*What to produce*. List each line of the data that holds the string "none".

*Data records*.
--- START ---

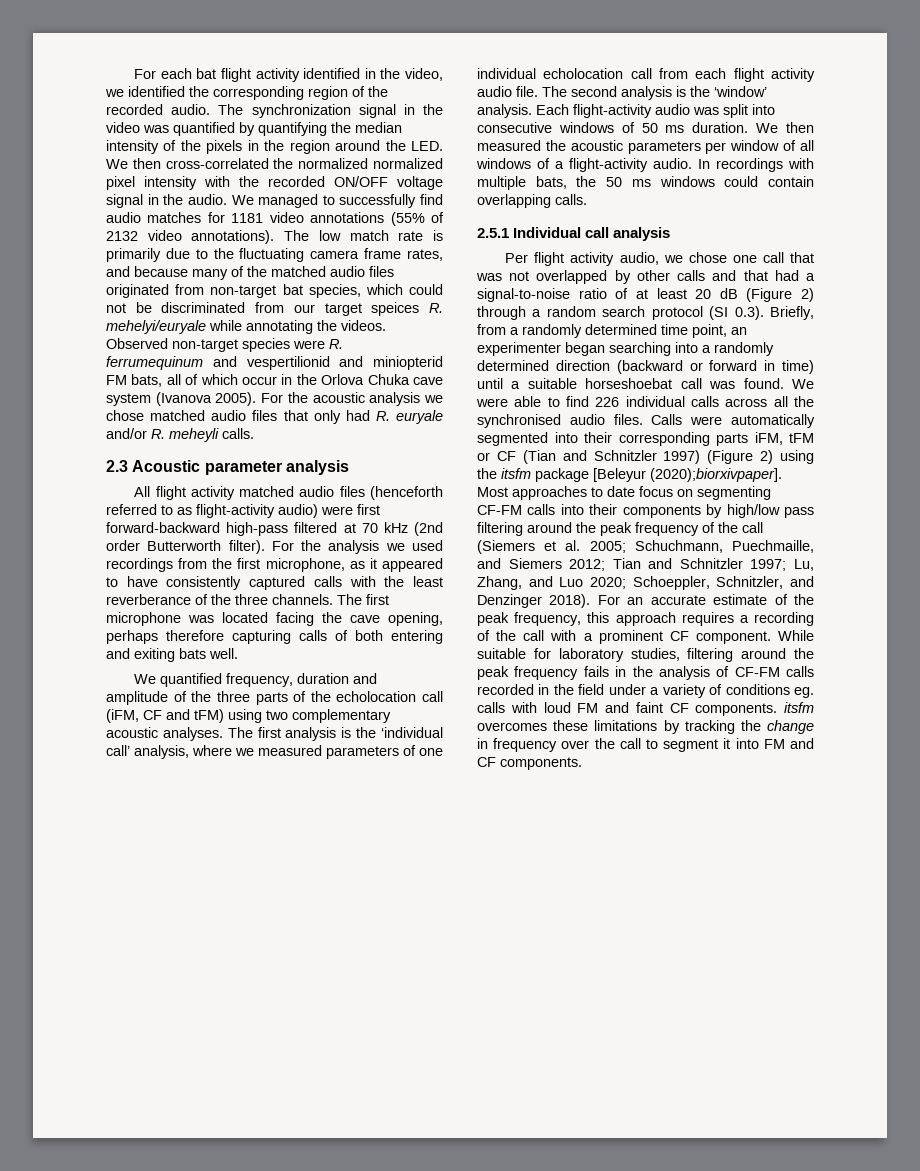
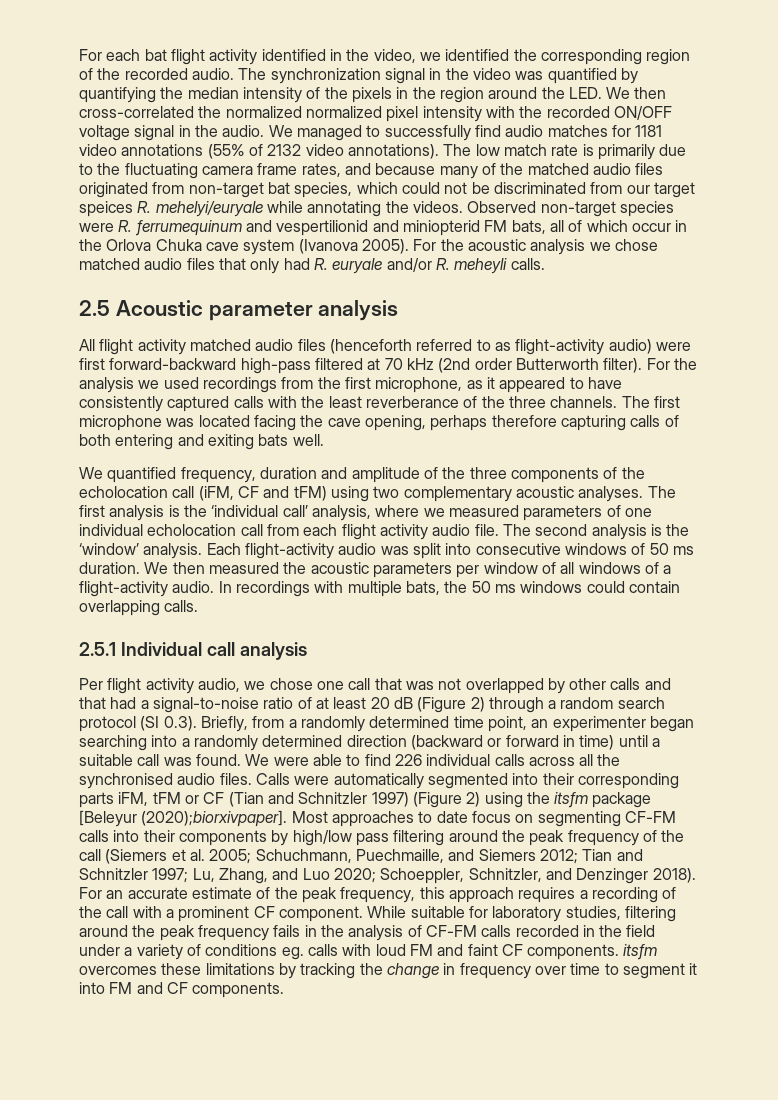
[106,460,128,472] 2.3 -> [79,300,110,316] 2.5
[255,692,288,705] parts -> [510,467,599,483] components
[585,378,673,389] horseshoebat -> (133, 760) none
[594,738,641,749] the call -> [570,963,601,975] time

--- END ---
--- START ---

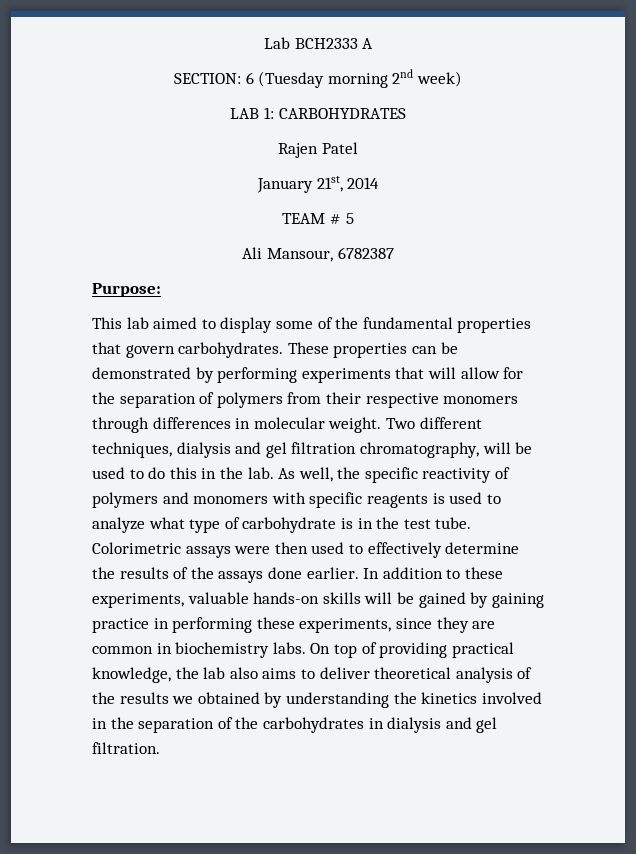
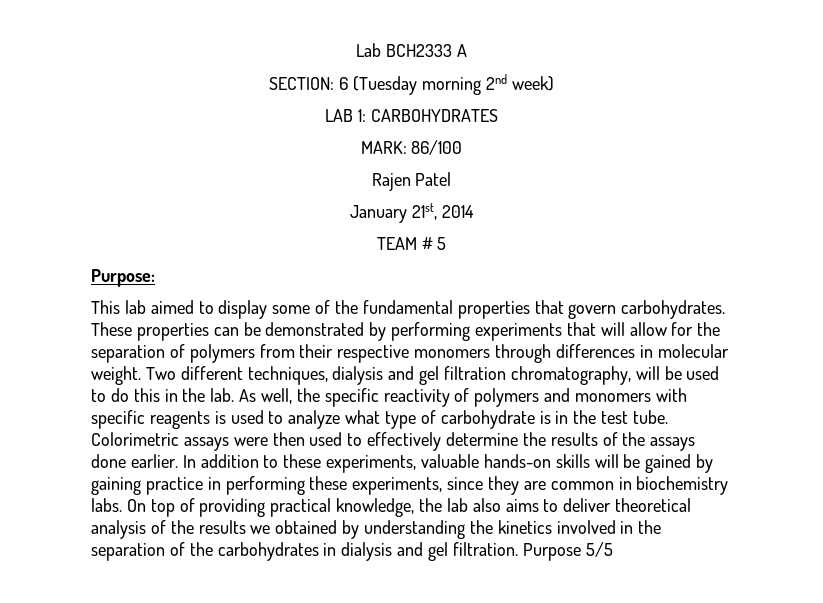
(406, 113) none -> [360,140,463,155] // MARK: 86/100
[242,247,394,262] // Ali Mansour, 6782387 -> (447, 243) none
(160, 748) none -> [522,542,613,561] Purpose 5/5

--- END ---
--- START ---

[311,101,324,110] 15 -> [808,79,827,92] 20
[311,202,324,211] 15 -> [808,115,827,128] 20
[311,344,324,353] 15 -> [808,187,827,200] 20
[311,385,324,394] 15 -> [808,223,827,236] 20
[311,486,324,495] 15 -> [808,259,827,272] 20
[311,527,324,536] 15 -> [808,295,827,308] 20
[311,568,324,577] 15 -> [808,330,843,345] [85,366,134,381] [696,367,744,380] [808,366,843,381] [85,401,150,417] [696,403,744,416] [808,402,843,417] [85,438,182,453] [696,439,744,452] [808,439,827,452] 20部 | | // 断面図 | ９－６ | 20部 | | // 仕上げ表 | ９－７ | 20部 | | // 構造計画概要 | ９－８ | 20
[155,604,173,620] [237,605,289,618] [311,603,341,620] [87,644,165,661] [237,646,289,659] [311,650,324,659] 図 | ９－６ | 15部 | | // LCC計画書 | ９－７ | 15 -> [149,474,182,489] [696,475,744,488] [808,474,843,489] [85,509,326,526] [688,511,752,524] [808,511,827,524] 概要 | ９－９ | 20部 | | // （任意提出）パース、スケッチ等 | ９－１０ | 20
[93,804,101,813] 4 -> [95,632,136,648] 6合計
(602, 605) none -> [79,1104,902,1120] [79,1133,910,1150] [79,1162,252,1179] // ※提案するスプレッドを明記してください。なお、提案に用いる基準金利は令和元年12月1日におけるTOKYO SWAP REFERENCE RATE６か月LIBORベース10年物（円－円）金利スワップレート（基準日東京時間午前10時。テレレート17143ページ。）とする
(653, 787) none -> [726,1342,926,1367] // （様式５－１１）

--- END ---

*Task output*.
[585,378,673,389] horseshoebat -> (133, 760) none
(406, 113) none -> [360,140,463,155] // MARK: 86/100
[242,247,394,262] // Ali Mansour, 6782387 -> (447, 243) none
(160, 748) none -> [522,542,613,561] Purpose 5/5
(602, 605) none -> [79,1104,902,1120] [79,1133,910,1150] [79,1162,252,1179] // ※提案するスプレッドを明記してください。なお、提案に用いる基準金利は令和元年12月1日におけるTOKYO SWAP REFERENCE RATE６か月LIBORベース10年物（円－円）金利スワップレート（基準日東京時間午前10時。テレレート17143ページ。）とする
(653, 787) none -> [726,1342,926,1367] // （様式５－１１）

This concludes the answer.